↓

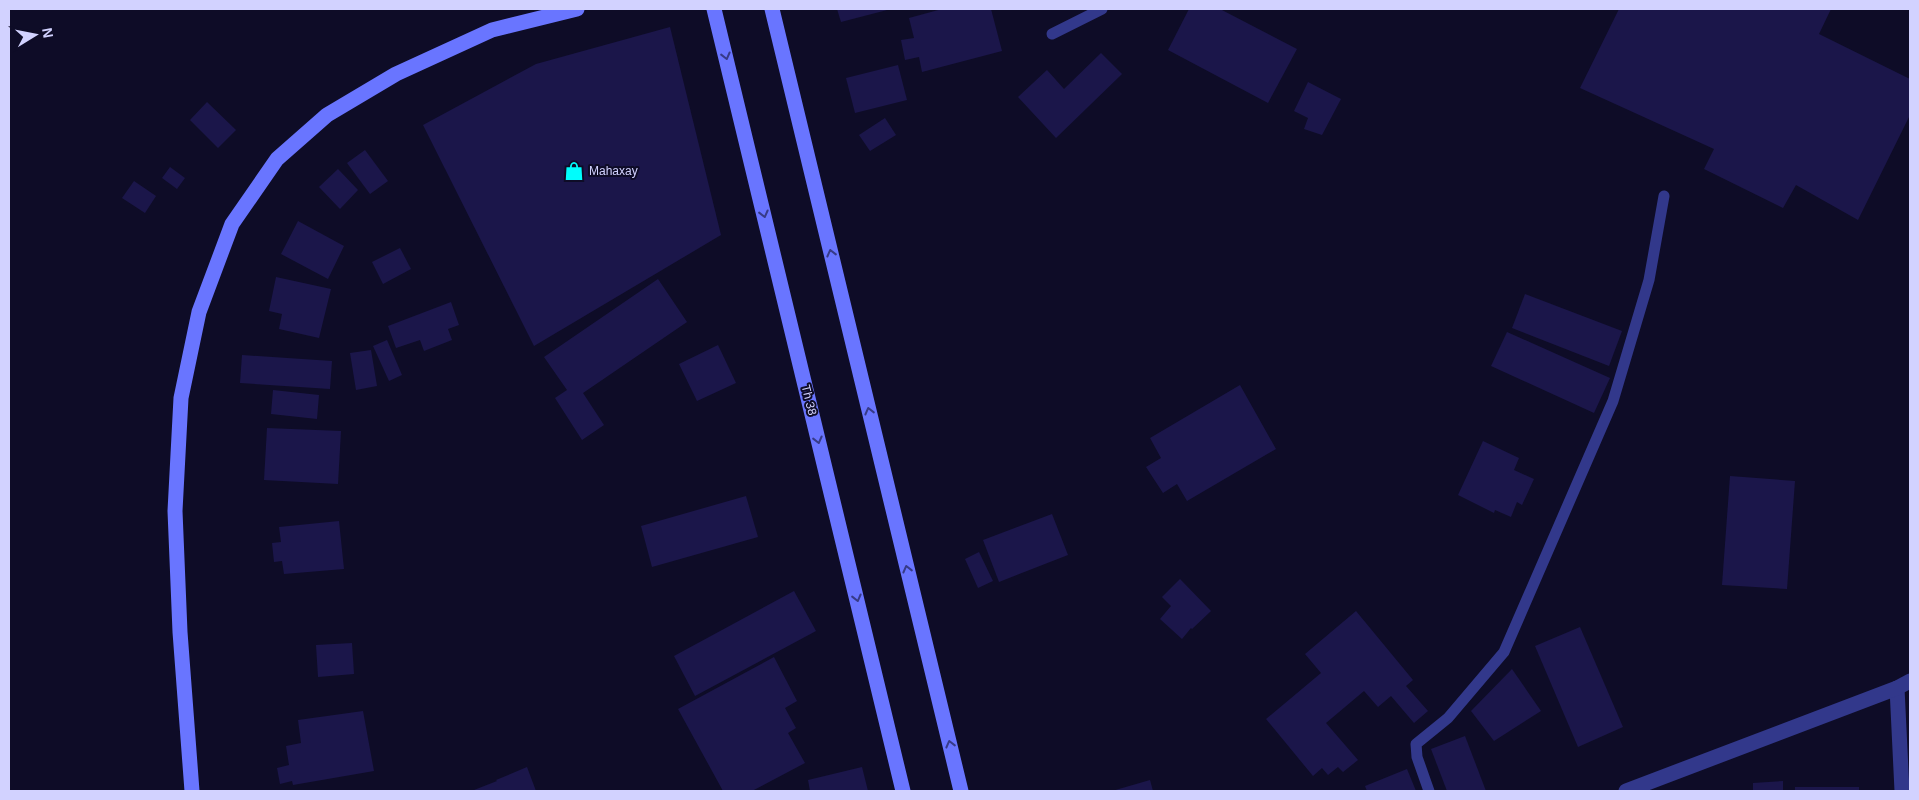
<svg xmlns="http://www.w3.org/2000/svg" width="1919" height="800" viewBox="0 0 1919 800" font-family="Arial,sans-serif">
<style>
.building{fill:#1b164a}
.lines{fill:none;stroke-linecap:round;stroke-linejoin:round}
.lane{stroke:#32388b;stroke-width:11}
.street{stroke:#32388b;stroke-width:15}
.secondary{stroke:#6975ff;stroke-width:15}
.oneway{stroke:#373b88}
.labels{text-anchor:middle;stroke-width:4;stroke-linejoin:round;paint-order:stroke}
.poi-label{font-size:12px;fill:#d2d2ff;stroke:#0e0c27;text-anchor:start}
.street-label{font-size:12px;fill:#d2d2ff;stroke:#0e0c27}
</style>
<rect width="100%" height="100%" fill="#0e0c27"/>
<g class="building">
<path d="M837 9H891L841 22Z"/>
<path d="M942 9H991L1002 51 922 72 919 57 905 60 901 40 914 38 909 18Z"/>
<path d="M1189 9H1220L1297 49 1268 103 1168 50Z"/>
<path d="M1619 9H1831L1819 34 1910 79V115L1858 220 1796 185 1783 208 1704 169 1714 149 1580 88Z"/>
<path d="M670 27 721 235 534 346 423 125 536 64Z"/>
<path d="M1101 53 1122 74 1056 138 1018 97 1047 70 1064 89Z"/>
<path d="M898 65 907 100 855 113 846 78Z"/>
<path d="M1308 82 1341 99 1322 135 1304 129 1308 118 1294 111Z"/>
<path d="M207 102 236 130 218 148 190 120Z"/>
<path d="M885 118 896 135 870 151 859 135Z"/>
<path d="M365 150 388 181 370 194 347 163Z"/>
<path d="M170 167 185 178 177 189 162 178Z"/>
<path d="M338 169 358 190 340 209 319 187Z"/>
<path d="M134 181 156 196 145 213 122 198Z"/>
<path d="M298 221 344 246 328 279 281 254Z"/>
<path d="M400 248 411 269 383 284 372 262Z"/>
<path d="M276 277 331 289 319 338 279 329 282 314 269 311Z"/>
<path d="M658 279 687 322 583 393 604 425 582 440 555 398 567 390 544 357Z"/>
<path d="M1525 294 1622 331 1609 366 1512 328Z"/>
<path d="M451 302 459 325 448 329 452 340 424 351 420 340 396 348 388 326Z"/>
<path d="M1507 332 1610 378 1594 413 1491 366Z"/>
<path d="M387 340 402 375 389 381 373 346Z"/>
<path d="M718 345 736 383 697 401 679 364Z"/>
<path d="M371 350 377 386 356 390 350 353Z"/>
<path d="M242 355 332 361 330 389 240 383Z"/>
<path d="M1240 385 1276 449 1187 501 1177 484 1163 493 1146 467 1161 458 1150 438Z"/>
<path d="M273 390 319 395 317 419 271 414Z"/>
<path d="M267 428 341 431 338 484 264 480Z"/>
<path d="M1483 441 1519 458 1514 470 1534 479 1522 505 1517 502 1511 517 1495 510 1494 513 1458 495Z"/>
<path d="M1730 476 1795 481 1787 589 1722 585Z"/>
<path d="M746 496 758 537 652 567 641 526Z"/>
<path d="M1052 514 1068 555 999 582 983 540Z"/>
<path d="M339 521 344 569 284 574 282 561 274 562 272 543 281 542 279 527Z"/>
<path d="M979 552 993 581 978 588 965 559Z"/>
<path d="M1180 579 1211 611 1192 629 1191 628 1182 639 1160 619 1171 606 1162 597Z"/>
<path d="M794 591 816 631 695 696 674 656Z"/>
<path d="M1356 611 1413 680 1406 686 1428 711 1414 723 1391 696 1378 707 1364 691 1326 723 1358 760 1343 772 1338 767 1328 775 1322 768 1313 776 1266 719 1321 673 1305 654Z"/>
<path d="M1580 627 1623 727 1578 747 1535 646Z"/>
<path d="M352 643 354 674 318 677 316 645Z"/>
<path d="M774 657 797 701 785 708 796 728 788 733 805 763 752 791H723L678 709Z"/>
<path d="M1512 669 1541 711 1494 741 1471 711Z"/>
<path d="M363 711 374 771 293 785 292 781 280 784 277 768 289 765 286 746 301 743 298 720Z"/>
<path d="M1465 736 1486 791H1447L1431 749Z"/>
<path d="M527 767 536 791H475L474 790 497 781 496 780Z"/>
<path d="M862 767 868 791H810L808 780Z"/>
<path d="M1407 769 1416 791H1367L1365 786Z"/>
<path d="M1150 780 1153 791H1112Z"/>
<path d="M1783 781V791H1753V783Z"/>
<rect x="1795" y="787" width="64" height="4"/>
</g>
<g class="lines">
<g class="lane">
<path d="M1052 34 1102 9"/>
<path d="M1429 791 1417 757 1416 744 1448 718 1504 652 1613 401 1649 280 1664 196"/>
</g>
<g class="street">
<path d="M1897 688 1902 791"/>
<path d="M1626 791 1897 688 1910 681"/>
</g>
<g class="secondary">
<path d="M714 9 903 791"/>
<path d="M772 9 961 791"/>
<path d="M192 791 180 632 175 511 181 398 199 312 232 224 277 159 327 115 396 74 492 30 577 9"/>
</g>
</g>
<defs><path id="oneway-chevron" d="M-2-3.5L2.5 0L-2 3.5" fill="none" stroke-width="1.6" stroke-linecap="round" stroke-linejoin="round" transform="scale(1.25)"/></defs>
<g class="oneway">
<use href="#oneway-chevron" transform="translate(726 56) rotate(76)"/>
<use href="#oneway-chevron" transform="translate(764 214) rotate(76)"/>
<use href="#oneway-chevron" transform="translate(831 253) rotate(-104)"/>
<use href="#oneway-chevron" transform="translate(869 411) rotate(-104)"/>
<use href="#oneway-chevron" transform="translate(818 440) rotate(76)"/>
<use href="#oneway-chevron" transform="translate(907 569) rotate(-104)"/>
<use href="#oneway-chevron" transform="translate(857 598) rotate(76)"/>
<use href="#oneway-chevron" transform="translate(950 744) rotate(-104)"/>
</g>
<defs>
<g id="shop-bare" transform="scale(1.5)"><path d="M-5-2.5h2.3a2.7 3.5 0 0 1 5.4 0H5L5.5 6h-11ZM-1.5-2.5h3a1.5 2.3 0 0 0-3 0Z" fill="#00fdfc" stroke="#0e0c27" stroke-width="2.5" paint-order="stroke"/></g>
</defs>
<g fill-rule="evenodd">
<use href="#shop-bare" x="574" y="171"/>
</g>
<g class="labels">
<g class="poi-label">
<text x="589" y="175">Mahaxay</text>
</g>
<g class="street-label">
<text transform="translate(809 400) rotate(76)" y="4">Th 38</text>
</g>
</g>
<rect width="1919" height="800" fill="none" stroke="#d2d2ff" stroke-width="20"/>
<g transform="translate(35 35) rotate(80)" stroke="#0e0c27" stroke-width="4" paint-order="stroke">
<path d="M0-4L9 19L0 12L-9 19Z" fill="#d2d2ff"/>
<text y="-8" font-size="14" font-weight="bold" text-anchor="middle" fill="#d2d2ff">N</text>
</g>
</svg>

↑

What is expected: What is needed is every line from the data above that includes the string "middle", copied out.

Solution to the exercise:
.labels{text-anchor:middle;stroke-width:4;stroke-linejoin:round;paint-order:stroke}
<text y="-8" font-size="14" font-weight="bold" text-anchor="middle" fill="#d2d2ff">N</text>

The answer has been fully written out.